Many of us have worked in hospital settings even if just for practicums, but it’s a very different situation to be there as either a patient or caregiver. We’ve had a few major medical crises in our family and I can tell you there are few things I like less than being on the other side of the medical chart. Though I must say it has given me time to reflect on family stressors, expectations from medical providers and how we present information, both good and bad.
This past year had me sitting and waiting and waiting some more in both hospital rooms and lobbies. It’s grueling. We have a wide support system and numerous friends and family members were keen to do something. I truly understand the urge, but sometimes dealing with all the “what can I do” is more than we can handle.

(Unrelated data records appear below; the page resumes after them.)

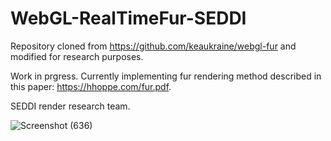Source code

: # WebGL-RealTimeFur-SEDDI

Repository cloned from https://github.com/keaukraine/webgl-fur and modified for research purposes.

Work in prgress. Currently implementing fur rendering method described in this paper: https://hhoppe.com/fur.pdf.

SEDDI render research team.

![Screenshot (636)](https://user-images.githubusercontent.com/79087129/219366897-98243792-04ba-4677-8c3c-24fed14e5566.png)

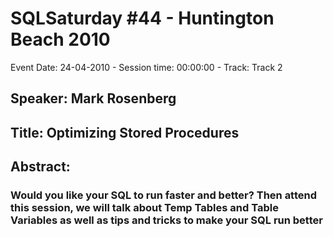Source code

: # SQLSaturday #44 - Huntington Beach 2010
Event Date: 24-04-2010 - Session time: 00:00:00 - Track: Track 2
## Speaker: Mark Rosenberg
## Title: Optimizing Stored Procedures
## Abstract:
### Would you like your SQL to run faster and better?  Then attend this session, we will talk about Temp Tables and Table Variables as well as tips and tricks to make your SQL run better
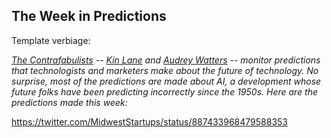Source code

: ## The Week in Predictions

Template verbiage: 

*[The Contrafabulists](http://contrafabulists.com) -- [Kin Lane](http://kinlane.com) and [Audrey Watters](http://audreywatters.com) -- monitor predictions that technologists and marketers make about the future of technology. No surprise, most of the predictions are made about AI, a development whose future folks have been predicting incorrectly since the 1950s. Here are the predictions made this week:*

https://twitter.com/MidwestStartups/status/887433968479588353
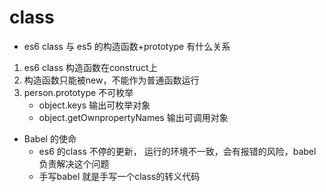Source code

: # class 
- es6 class 与 es5 的构造函数+prototype 有什么关系
1. es6 class 构造函数在construct上
2. 构造函数只能被new，不能作为普通函数运行
3. person.prototype 不可枚举
    - object.keys 输出可枚举对象
    - object.getOwnpropertyNames 输出可调用对象

- Babel 的使命
    - es6 的class 不停的更新， 运行的环境不一致，会有报错的风险，babel负责解决这个问题
    - 手写babel 就是手写一个class的转义代码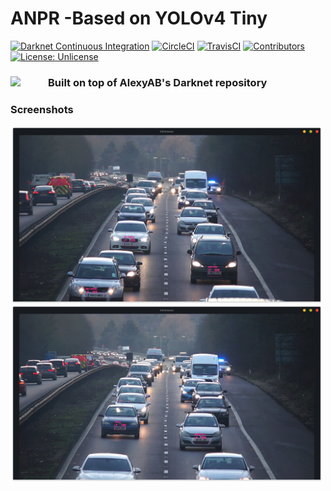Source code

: # ANPR -Based on YOLOv4 Tiny
[![Darknet Continuous Integration](https://github.com/AlexeyAB/darknet/workflows/Darknet%20Continuous%20Integration/badge.svg)](https://github.com/AlexeyAB/darknet/actions?query=workflow%3A%22Darknet+Continuous+Integration%22)
[![CircleCI](https://circleci.com/gh/AlexeyAB/darknet.svg?style=svg)](https://circleci.com/gh/AlexeyAB/darknet)
[![TravisCI](https://travis-ci.org/AlexeyAB/darknet.svg?branch=master)](https://travis-ci.org/AlexeyAB/darknet)
[![Contributors](https://img.shields.io/github/contributors/AlexeyAB/Darknet.svg)](https://github.com/AlexeyAB/darknet/graphs/contributors)
[![License: Unlicense](https://img.shields.io/badge/license-Unlicense-blue.svg)](https://github.com/AlexeyAB/darknet/blob/master/LICENSE)

### Built on top of AlexyAB's Darknet repository <img src="http://pjreddie.com/media/files/darknet-black-small.png" style="float: left; margin-right: 10px;" width="50"/>
### Screenshots
<img src="/screens/sc1.png" style="float: left; margin-right: 10px;" width="500"/><img src="/screens/sc2.png" style="float: left; margin-right: 10px;" width="500"/>
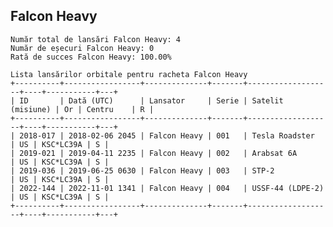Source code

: ## Falcon Heavy

    Număr total de lansări Falcon Heavy: 4
    Număr de eșecuri Falcon Heavy: 0
    Rată de succes Falcon Heavy: 100.00%
    
    Lista lansărilor orbitale pentru racheta Falcon Heavy
    +----------+-----------------+--------------+-------+-------------------+----+-----------+---+
    | ID       | Dată (UTC)      | Lansator     | Serie | Satelit (misiune) | Or | Centru    | R |
    +----------+-----------------+--------------+-------+-------------------+----+-----------+---+
    | 2018-017 | 2018-02-06 2045 | Falcon Heavy | 001   | Tesla Roadster    | US | KSC*LC39A | S |
    | 2019-021 | 2019-04-11 2235 | Falcon Heavy | 002   | Arabsat 6A        | US | KSC*LC39A | S |
    | 2019-036 | 2019-06-25 0630 | Falcon Heavy | 003   | STP-2             | US | KSC*LC39A | S |
    | 2022-144 | 2022-11-01 1341 | Falcon Heavy | 004   | USSF-44 (LDPE-2)  | US | KSC*LC39A | S |
    +----------+-----------------+--------------+-------+-------------------+----+-----------+---+
    


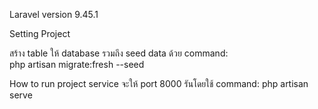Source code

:Laravel version 9.45.1

Setting Project

 สร้าง table ให้ database รวมถึง seed data ด้วย command:
 </br>
 php artisan migrate:fresh --seed
 
How to run project
 service จะให้ port 8000 รันโดยใช้ command:
 php artisan serve
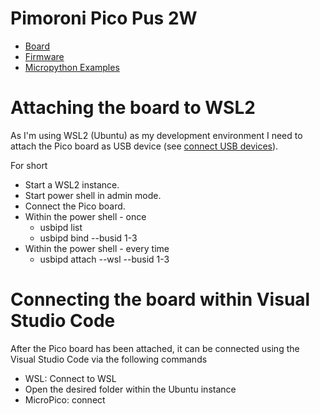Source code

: # Pimoroni Pico Pus 2W

* [Board](https://shop.pimoroni.com/products/pimoroni-pico-plus-2-w?variant=42182811942995)
* [Firmware](https://github.com/pimoroni/pimoroni-pico-rp2350)
* [Micropython Examples](https://github.com/pimoroni/pimoroni-pico-rp2350/tree/main/micropython/examples)

# Attaching the board to WSL2
As I'm using WSL2 (Ubuntu) as my development environment I need to attach the Pico board as USB device (see [connect USB devices](https://learn.microsoft.com/en-us/windows/wsl/connect-usb)).

For short
* Start a WSL2 instance.
* Start power shell in admin mode.
* Connect the Pico board.
* Within the power shell - once
  * usbipd list 
  * usbipd bind --busid 1-3
* Within the power shell - every time
  * usbipd attach --wsl --busid 1-3

# Connecting the board within Visual Studio Code
After the Pico board has been attached, it can be connected using the Visual Studio Code via the following commands
* WSL: Connect to WSL 
* Open the desired folder within the Ubuntu instance
* MicroPico: connect
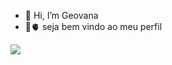 - 👋 Hi, I’m Geovana
- 🌙🫀 seja bem vindo ao meu perfil


![](https://tenor.com/pt-BR/view/baby-yoda-mandalorian-grogu-gif-21187257)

Many of us will find ourselves in this situation at some point so, I’m hoping you’ll help me compile a list of “things you can do to show you care when there isn’t a whole lot you can really do.”
1. Caring Bridge (or other site): If the family is posting to a care page of any kind, try to stick to that information. I know families often don’t update as much as you’d like them too. Sometimes they’re overwhelmed. Sometimes they need to process info before they share. Try and be patient.
2. Emails/phone messages/texts: I love the messages that boil down to, “No need to get back to me. Just wanted to let you know I’ve been thinking about you.”
3. Cards: Snail mail is lovely and colorful cards can help personalize a grim room. That said, an awful lot of them have a very somber, even sympathy card look to them. I really like the cheerful non-event cards and even the kid oriented cards best. One card had printed “to a great kid” and below the sender wrote “at heart.” Cute and uplifting! As a side note, many patients aren’t permitted to have flowers in their rooms. Pop-up cards/bouquets can be a festive alternative.
4. Offers of specific assistance: One of my favorite people does this perfectly. She’ll send me a note saying, “I’d love to drive your son home any day, but Monday, Wednesday and Friday are easiest for me.” I love this because I can take her up on it without feeling like I’ve caused her undue hardship.
Feel the need to give an actual item? Turns out lots of patients can’t tolerate flowers in their room.
5. Starbucks gift cards: I’ve had more coffee in hospitals than I’d ever care to because it’s something to do. Everyone in the waiting room is holding a white and dark green cup. Trust me, it would be appreciated and many hospitals have a Starbucks inside.
6. Food: There are great sites for setting up meal schedules. If you’re willing to run point on it, hooray! I’ve seen this work most successfully when a friend handles the organization and is specific. For instance, be clear about dietary needs and what time/where/how to drop off. A step down from meals would be snacks that caregivers can bring to the hospital. Preferably these are snack sized, pre-packaged portions that can be thrown in a purse like granola bars, sleeves of nuts, fun sized candy bars.
7. Magazines: I’m a reader, but when I’m really stressed I just don’t have the band width for a novel. I’ll find myself reading the same couple of pages over and over again or finishing a few chapters and realizing I’m not even sure what the book is about. Magazines offer short chunks of info and if I didn’t “get” it, it’s no big deal to move on. I feel for celebrities and their lack of privacy, but those published escapades, not to mention fashion choices, have helped pass hours of time. I’m even open to less common hobby magazines (photography, organic gardening) just for variety.
8. Layers: If you feel like bringing a bigger ticket item, a fleece throw blanket and perhaps a small pillow would be awesome. Hospitals can be uncomfortably cold OR sweltering, often in the same day! A cozy hoodie or cardigan is another great idea.